To really experience 'good' it's perhaps best to actually be good with the 'bad' in it. In fact when we look at the 'bad' and 'good' in a nonjudgmental manner, there is a good chance of not letting the 'bad' drag us down, and while doing that, perhaps experiencing the 'good' for what it is.

I was reading the other day about a writer who aims for 100 rejections a year (she does not aim for positive results only). She gets a lot of good work done. But to get there she realised that she has to increase her rejection rate. Out of 100, a 5% hit rate is all she needs. The person who gets hurt at the first rejection and does not apply again has no chance, or less chance.

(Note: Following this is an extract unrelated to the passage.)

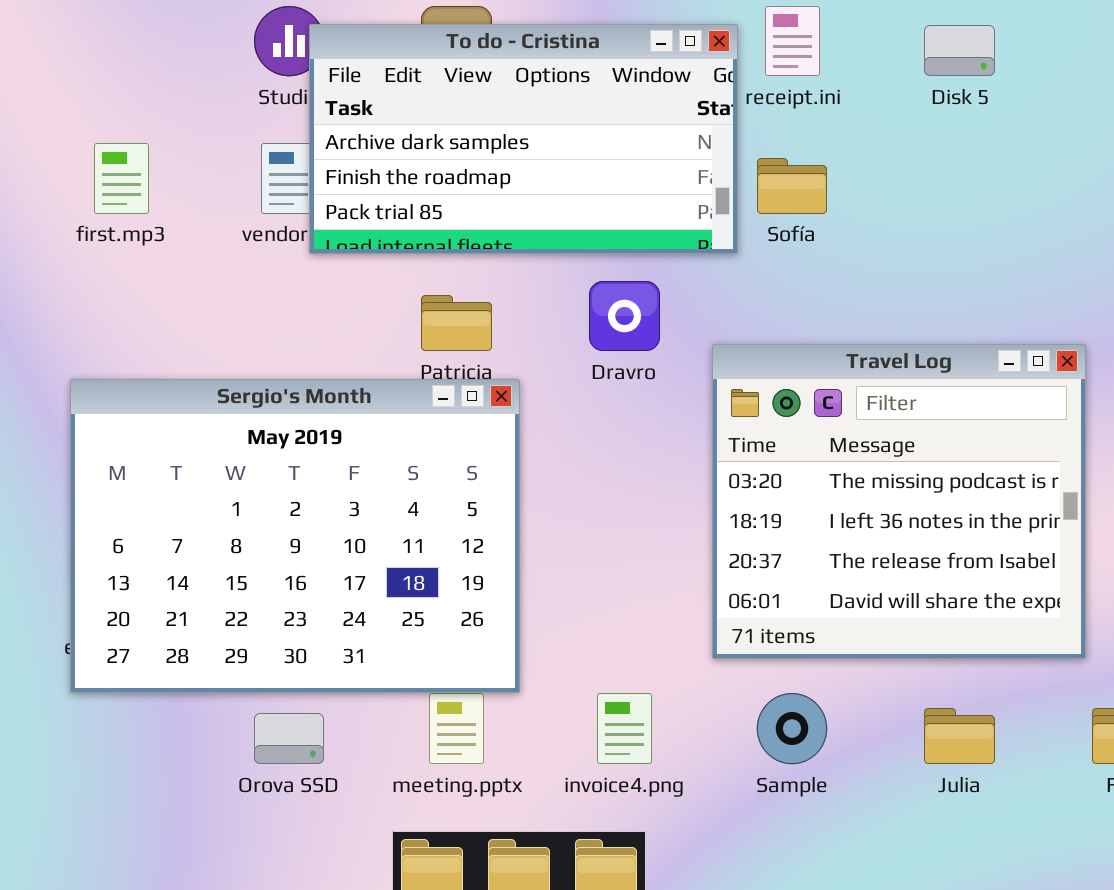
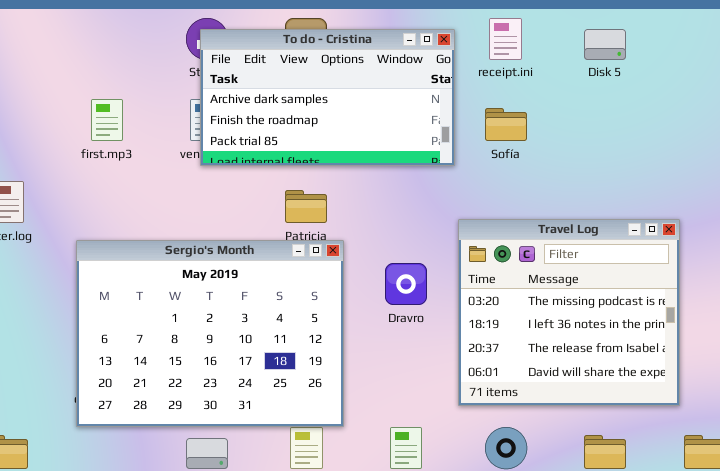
To do - Cristina: [309,24,738,254] -> [200,29,455,166], moved
Dravro: [589,281,660,351] -> [385,263,427,305], moved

The one who actually sees the rejections as just another part of the process, actually sees more highs. (The one who actually seeks only highs and judges the lows, will certainly sink.)

If I want more 'good', I need more 'bad' experiences (or what I would judge them as 'bad' for the sake of this conversation). When I am ok with meeting so many 'bad' I have stopped judging them, and am perhaps even fine with them. Most experiences could be 'bad', but a few could turn out 'good'. Then perhaps I can enjoy and appreciate the 'good' that much more when it happens.

To appreciate something, to secretly want something, the trick seems to go the other way then. Seek the opposite out actively, get comfortable with it. Don't judge it. And from it will emerge your 'good'.